First time using the WiX install project in VS 2008 for me, and its been interesting. I like it over all, but I do miss the automation of the standard Visual Studio installer project.
I did run into an aggravating issue that I managed to figure out a solution for. I present it here for your edification.
E_FAIL == Epic Fail?
After working hard at getting my WiX project to successfully install a simple website, I was feeling pretty good about it. But the next time I loaded up Visual Studio and opened my solution, I got the following error:
Error HRESULT E_FAIL has been returned from a call to a COM component.

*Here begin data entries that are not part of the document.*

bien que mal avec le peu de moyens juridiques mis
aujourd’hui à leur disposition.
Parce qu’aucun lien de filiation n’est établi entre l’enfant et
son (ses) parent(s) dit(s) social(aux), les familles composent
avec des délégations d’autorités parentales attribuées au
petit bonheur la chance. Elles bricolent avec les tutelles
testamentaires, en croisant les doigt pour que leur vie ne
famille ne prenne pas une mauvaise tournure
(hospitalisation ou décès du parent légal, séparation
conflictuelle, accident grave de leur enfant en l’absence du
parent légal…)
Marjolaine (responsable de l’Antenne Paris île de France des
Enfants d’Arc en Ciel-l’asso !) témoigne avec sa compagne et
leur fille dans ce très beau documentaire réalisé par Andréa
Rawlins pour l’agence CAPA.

That was helpful. After Ok-ing the dialog away, I saw that my WiX project was grayed out and marked unavailable. Super. I tried a number of different things:
[more]
- Google (some valid results, no resolutions)
- Reinstall WiX
- Repair WiX
- Process Monitor (nothing stuck out)
- fuslogvw (nothing)
- Regedit (registry keys pointed to the right assemblies in the right locations)
- Wondered aloud if there was a tool for debugging COM calls
- Prayer (was informed I had to help myself)
While delving into regedit I noticed that WiX was developed using the Visual Studio SDK. So, I did a quick search for known issues and found a great blog post over at the VSX Team Blog. It listed known issues with version 1.0 of the SDK. Nestled gently within, like a baby nuzzling his mother’s breast, I found what I thought was the answer:
When creating a new project using a name that exceeds 28 characters, the project works properly until “devenv.exe /setup” or “devenv.exe /remove” is called during installation, repair, or uninstalling the package. To prevent an error from occurring, all project names should contain 28 characters or less.
My project name definitely had more than 28 characters (yes, its a weakness of mine). I immediately created a new install project with a short name, moved everything over from the old install project to the new, realized that I probably could have just renamed the project (aaah, screw it), and saved everything. In order to get the error you have to open the solution, so I closed it and reopened it. And what do you know, it worked!
Wrong.
Well, at least I thought it worked. It turned out I was mistaking a side effect of my attempts to fix the problem with the solution I was testing. The real issue was with subdirectories. The docs say you should create a Bitmaps directory under the solution and place any of your icons and bitmaps for your UI there. My tests would work up until the point I recreated this file structure in my project. In other words,
This is good:
TL;DR
If your VS 2k8 WiX 3.0 project is broken (unavailable), flatten the directory structure of your project (subfolders are bad, mmmkay?) and, just in case, make sure your project name is less than 28 characters long.
![image[3]](http://statestreetgang.azurewebsites.net/wp-content/uploads/2008/05/image31.png)
![image[3]](http://statestreetgang.azurewebsites.net/wp-content/uploads/2008/05/image32.png)
What build of WiX do you have? I fixed a Votive bug very similar to this about a month ago. The latest build handles subfolders just fine.
Its version 3. The binaries all show version 3.0.3829.0 except for mergemod.dll which is 3.0.3790.371 and mspatchc.dll is 6.0.6000.16384.
Yes, that bug was active in Votive for just a couple weeks, and you happen to have a build that has it. It was soon fixed, so if you upgrade to a recent build you shouldn’t have that problem anymore.
Note this was a bug in Votive and not an issue with the VS SDK that Votive is built on top of.